2018 book by James Comey

A Higher Loyalty: Truth, Lies, and Leadership is a book by James Comey, the former Director of the Federal Bureau of Investigation (FBI), discussing ethics and leadership Comey encountered throughout his life, his career in public office, and his relationship with President Donald Trump, who fired him in May 2017. It was published by Macmillan Publishers' Flatiron Books on April 17, 2018.

==Background==

After James Comey was fired as Director of the FBI by Donald Trump, he began to write an autobiography. Several publishers submitted bids in an auction conducted by literary agency Javelin to secure the rights to the book. By August 2017, Macmillan Publishers' Flatiron Books announced that it had acquired the rights to Comey's autobiography, and set a release for spring 2018. The announcement stated the book would be discussing ethics, leadership, and Comey's experience in government.

In November 2017, the title of the book was revealed to be A Higher Loyalty: Truth, Lies, and Leadership with a release date of May 1, 2018. The title references how Trump insisted on Comey's personal "loyalty" regarding the criminal investigation into Michael Flynn in a private meeting in January 2017, and how Comey relies more on a "higher loyalty" to lasting values such as justice and truth. The release date was moved up to April 17 because of scrutiny faced by the FBI during the Special Counsel investigation. On March 19, A Higher Loyalty had become the top-selling book on Amazon. It was overtaken the next day by A Day in the Life of Marlon Bundo, then returned to the top-selling rank on Amazon shortly before the release date, after receiving significant media coverage.

==Release==

A week after the book's initial release, sales topped 600,000 copies when including print, audiobooks, and e-books.

== Reaction ==

In early April 2018, before the release of A Higher Loyalty, the Republican National Committee (RNC) launched a website in an attempt to discredit Comey. The RNC also released two digital attack ads painting Comey as "not credible", a "leaker", and a "Washington insider". In an interview that aired on April 13, 2018, RNC Chair Ronna McDaniel described A Higher Loyalty as "salacious" and said that "when you read it, [Comey] discredits himself". McDaniel, who said that she had not read the book, stated that her opinion was based on "excerpts" she had heard.

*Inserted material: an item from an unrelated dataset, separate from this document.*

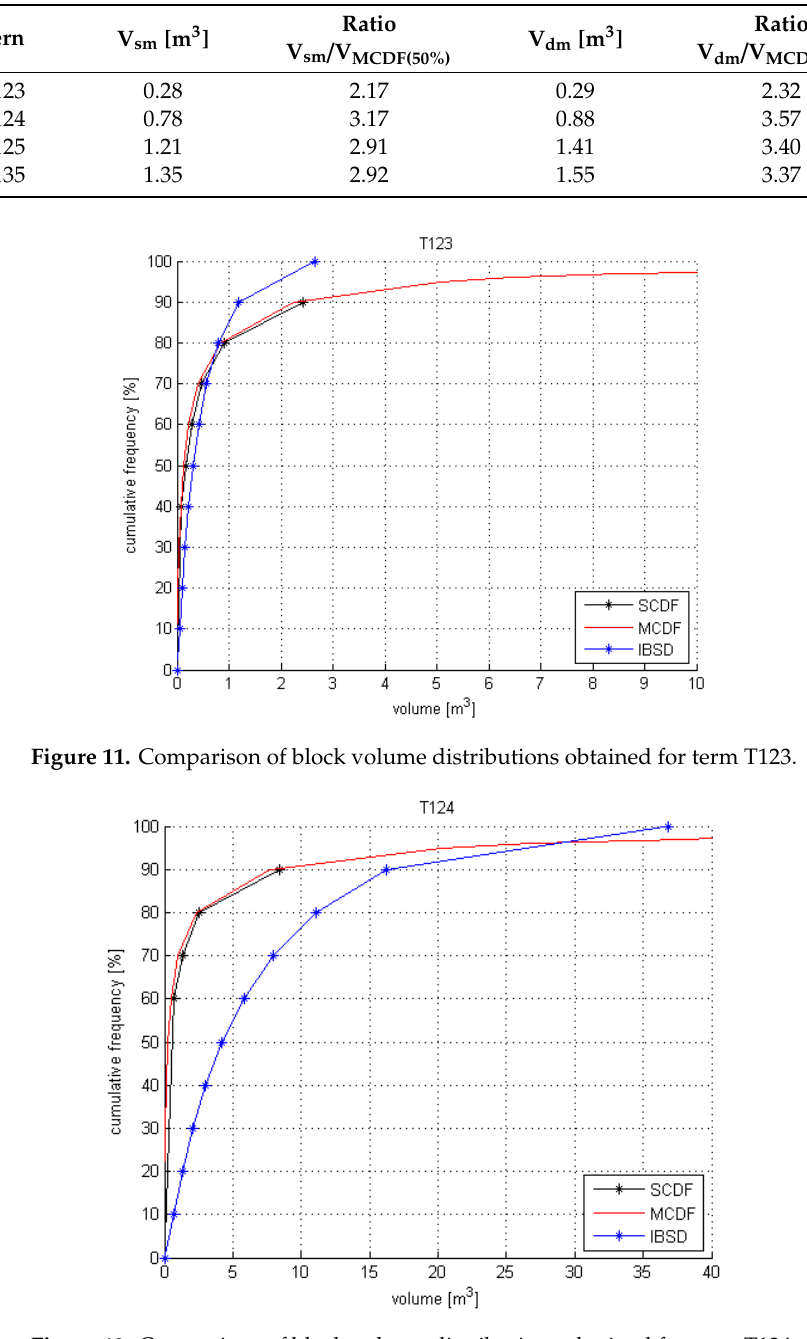
Figure 12. Comparison of block volume distributions obtained for term T124.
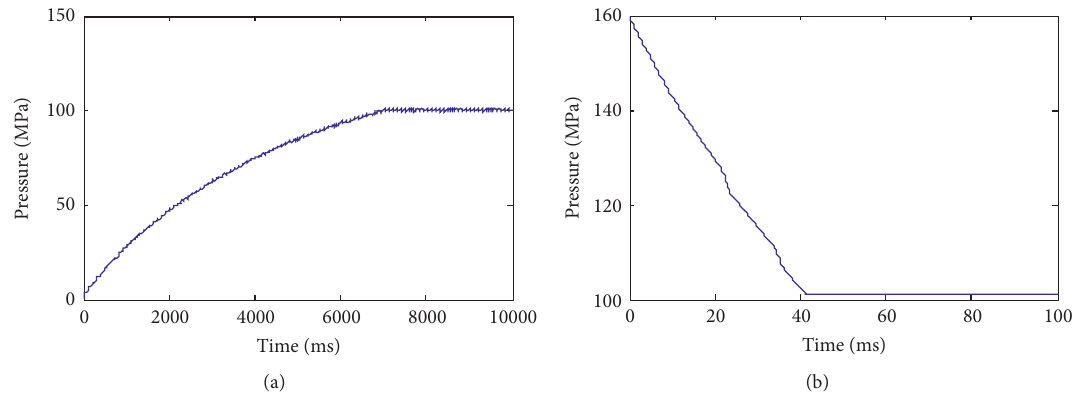
Figure 12: Schematic of fuel pressure recovery from low or high level to normal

The Independent, giving the book three stars out of five, described it as "peppered with brutal asides about Trump, but his version of events rings true." The New York Times called it "very persuasive" and described the book as "absorbing" in its book review, stating "Comey's memoir offers visceral details on a president untethered to truth." The Guardian observed "While spilling the beans on Trump, the ex-FBI director portrays himself as both high-minded and willing to share his own pratfalls." The Evening Standard headlined the book as "The G-man gets his revenge on Trump", and Philip Delves Broughton stated "Trump offends all that Comey claims to hold dear about power in America and the values and institutions which merit his loyalty." The San Francisco Chronicle summarised the book as "Former FBI Director James Comey knows he may never be forgiven by Hillary Clinton and Donald Trump for what he did – and did not do – in the 2016 presidential election. His much-anticipated new book, 'A Higher Loyalty: Truth, Lies, and Leadership,' is his appeal for them and their supporters to at least understand, if not accept, the reasons behind his treatment of two investigations that continue to reverberate in American politics."

== Television adaptation ==

In September 2018, it was reported that CBS Television Studios had bought the rights to the book with the intent of developing it into a miniseries. The series was written by Oscar-nominated screenwriter Billy Ray, who also executive produced alongside Alex Kurtzman, Heather Kadin, and Shane Salerno.
The two-part miniseries was aired from September 27 to September 28, 2020 on Showtime.